Interdire les éléphants roses?

Cher lecteur, attention, concentrez-vous et surtout, surtout, ne pensez pas à un éléphant rose…

Susciter une idée est suffisante pour faire entrer l’objet dans le monde du réel, du moins devient-il réel dans notre imaginaire. Le prétendu problème de la burqa en Suisse est un problème d’éléphant rose: il existe seulement parce qu’on en parle. Les fédérations islamiques du pays se sont exprimées en défaveur de cet habillement et il n’existe aucun chiffre fiable sur le nombre de burqas en Suisse. Un vote sur la burqa est un vote sur des éléphants roses…

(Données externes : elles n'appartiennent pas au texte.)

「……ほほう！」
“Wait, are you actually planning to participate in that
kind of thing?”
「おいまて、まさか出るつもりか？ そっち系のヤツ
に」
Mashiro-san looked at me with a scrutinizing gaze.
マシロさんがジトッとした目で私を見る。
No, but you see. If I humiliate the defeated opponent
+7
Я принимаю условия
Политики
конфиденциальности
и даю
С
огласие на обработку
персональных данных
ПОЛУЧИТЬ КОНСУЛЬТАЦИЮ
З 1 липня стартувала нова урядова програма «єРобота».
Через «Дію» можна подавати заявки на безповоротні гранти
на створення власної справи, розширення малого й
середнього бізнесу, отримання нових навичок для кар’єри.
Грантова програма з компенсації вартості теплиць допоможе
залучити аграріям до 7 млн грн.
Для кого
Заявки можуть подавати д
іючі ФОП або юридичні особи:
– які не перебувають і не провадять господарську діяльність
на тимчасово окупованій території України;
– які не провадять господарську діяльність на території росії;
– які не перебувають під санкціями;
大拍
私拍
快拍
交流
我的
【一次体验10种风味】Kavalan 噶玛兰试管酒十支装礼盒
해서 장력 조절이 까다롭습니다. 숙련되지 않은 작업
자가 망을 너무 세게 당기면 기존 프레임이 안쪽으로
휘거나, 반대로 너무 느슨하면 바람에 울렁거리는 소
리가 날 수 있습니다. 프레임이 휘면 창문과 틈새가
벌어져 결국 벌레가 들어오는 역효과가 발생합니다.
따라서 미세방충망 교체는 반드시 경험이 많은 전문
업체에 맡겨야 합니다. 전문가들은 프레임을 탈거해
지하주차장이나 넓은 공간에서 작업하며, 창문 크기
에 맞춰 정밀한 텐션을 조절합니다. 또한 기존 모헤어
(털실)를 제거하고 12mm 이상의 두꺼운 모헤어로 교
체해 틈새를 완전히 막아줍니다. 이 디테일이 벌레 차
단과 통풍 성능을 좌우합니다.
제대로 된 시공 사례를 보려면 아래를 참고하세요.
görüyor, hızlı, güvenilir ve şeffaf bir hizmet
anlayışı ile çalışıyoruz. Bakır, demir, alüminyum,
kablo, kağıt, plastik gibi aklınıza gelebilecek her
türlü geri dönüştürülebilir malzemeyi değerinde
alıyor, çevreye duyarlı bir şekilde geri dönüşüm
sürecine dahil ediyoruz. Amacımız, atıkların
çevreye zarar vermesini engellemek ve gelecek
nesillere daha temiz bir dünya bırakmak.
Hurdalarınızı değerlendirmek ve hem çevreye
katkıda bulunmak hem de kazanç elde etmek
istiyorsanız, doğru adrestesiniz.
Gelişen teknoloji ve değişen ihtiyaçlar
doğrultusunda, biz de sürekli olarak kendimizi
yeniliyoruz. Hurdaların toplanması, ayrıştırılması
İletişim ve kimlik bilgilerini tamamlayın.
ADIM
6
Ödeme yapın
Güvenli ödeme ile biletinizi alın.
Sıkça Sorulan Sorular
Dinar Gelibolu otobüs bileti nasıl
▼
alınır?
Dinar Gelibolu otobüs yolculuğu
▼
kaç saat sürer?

Mieux vaut prévenir que guérir, diraient certains. Sauf que là, «prévenir» veut dire nuire. Récemment, la Commission fédérale contre le racisme a constaté que les médias stigmatisent les musulmans de Suisse. Des faits négatifs et anecdotiques font l’écrasante majorité de la couverture médiatique concernant notre communauté: radicalisation, terrorisme, burqa, etc. En conséquence, la population développe une peur irrationnelle, ce qui permet de produire d’autres faux problèmes et ainsi de suite. Ce ne sont pas les modérés qui en profitent. Il faut se voiler la face pour ne pas comprendre le jeu. Mais qui ne voudrait pas voler au secours d’une femme manifestant une sorte de sociopathie ou éventuellement souffrant d’une contrainte misogyne qui la fait disparaître sous une telle couverture? Oui! Sauf qu’interdire le symptôme ne guérit pas le mal. Victime soumise pour les uns, incarnation du mal pour les autres, je peine à trouver un point positif là dedans pour reconstruire une identité saine. Et une fois le tissu interdit sur la tête, l’esprit, sera-t-il vraiment libéré?

Problème quasi inexistant, solution proposée très discutable, dynamique enclenchée stigmatisante et bénéficiant les extrêmes... En ce qui me concerne, pas besoin d’une calculatrice pour faire les comptes.